##### Records for processing

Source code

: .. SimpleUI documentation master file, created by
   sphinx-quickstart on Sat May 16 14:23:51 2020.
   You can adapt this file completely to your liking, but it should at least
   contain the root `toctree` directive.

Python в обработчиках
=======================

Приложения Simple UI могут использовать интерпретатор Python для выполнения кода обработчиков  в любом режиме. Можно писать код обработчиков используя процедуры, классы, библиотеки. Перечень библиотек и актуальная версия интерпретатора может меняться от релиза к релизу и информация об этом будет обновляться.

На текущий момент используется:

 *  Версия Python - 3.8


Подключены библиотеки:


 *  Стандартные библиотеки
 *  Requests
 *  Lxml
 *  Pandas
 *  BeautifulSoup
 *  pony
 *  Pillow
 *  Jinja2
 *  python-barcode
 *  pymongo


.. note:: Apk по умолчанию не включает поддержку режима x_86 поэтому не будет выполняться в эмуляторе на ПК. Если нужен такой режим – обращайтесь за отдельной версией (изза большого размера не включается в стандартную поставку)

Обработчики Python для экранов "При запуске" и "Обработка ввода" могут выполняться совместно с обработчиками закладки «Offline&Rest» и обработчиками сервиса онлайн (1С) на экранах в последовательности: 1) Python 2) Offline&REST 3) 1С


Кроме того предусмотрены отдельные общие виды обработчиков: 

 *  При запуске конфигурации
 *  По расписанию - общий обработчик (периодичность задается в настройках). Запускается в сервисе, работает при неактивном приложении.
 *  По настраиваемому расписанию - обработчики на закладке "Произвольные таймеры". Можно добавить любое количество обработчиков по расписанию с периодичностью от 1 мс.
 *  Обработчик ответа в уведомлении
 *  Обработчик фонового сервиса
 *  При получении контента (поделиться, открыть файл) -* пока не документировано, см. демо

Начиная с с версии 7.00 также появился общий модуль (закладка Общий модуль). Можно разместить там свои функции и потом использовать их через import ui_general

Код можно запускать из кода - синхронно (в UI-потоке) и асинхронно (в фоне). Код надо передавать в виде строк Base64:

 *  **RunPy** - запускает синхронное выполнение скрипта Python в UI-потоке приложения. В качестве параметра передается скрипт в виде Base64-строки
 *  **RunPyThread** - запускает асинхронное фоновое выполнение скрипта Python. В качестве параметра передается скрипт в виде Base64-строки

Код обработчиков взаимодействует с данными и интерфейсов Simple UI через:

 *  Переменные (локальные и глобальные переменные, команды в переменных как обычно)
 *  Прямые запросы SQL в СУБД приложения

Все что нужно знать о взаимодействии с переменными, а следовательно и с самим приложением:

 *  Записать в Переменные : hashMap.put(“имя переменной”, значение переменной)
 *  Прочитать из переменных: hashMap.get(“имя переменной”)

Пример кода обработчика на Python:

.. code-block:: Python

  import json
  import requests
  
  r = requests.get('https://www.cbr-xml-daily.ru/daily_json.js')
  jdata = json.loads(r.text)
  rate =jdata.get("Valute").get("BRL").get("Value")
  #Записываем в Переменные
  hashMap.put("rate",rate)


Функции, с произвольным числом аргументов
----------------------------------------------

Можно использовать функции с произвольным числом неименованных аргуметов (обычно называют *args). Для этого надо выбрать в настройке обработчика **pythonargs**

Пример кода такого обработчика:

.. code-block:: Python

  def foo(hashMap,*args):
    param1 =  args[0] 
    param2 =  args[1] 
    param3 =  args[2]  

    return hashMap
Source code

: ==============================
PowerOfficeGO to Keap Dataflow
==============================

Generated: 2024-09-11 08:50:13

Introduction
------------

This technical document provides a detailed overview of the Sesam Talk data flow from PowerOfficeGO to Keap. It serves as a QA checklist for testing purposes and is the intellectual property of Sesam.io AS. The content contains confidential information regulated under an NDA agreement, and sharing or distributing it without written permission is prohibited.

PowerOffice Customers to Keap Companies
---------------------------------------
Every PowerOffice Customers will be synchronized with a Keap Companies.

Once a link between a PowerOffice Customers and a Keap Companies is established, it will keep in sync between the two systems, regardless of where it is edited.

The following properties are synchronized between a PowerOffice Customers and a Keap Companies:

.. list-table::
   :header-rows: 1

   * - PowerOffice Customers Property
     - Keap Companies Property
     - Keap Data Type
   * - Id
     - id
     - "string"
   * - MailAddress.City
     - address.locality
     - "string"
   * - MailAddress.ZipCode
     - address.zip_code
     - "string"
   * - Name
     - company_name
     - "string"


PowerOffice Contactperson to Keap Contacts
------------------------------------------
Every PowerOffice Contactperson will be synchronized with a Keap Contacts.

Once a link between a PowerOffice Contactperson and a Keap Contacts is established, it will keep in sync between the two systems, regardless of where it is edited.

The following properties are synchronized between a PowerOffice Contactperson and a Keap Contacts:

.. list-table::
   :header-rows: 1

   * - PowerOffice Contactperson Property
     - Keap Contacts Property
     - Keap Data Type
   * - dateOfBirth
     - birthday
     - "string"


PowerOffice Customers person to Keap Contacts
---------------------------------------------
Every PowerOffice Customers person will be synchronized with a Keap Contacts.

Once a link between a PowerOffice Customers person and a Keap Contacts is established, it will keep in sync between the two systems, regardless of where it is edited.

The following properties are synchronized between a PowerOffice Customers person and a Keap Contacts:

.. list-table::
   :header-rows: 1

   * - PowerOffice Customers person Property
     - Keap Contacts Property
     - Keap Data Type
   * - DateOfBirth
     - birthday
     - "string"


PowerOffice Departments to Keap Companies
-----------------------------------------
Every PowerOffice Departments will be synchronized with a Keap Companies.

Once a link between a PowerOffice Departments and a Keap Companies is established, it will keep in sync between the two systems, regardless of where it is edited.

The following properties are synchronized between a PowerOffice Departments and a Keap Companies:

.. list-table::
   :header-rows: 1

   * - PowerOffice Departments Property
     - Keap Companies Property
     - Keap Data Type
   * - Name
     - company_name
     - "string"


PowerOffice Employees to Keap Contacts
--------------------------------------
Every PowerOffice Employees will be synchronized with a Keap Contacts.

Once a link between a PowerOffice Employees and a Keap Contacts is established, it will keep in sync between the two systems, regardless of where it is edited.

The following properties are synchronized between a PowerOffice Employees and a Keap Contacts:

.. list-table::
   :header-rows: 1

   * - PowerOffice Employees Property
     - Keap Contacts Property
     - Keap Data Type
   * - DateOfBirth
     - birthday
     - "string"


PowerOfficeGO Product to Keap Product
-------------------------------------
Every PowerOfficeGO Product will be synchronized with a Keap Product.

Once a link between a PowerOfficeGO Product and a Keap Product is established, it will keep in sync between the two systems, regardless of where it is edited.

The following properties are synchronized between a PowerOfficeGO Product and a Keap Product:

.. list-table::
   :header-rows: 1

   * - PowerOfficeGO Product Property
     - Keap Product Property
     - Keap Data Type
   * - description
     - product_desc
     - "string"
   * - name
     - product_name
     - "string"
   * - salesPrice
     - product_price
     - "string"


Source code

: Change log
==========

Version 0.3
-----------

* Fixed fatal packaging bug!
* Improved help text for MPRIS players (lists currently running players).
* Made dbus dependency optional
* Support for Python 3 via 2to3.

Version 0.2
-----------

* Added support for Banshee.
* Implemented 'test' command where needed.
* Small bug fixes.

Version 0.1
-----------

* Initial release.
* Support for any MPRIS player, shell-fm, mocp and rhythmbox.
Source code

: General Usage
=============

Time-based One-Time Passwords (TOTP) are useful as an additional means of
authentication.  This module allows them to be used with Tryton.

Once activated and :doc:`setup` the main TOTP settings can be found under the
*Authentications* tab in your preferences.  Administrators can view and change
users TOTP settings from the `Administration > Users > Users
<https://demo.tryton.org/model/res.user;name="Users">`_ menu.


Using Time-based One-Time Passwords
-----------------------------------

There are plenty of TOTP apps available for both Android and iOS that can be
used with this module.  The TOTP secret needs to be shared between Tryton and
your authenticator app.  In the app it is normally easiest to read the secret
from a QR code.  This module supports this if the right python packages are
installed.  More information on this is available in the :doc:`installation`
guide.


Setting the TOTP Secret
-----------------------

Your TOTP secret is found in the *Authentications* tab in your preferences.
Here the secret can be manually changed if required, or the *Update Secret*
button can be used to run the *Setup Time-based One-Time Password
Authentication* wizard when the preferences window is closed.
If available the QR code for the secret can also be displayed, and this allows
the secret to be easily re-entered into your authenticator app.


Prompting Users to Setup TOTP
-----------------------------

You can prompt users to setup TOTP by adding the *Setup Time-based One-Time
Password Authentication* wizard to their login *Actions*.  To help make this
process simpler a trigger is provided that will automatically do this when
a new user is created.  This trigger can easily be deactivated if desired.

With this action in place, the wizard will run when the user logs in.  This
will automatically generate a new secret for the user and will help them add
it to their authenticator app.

##########

Work to complete
Return exactly what appears above, from the first line of the entries to the line with "Python в обработчиках", inclusive.

Expected answer
Source code

: .. SimpleUI documentation master file, created by
   sphinx-quickstart on Sat May 16 14:23:51 2020.
   You can adapt this file completely to your liking, but it should at least
   contain the root `toctree` directive.

Python в обработчиках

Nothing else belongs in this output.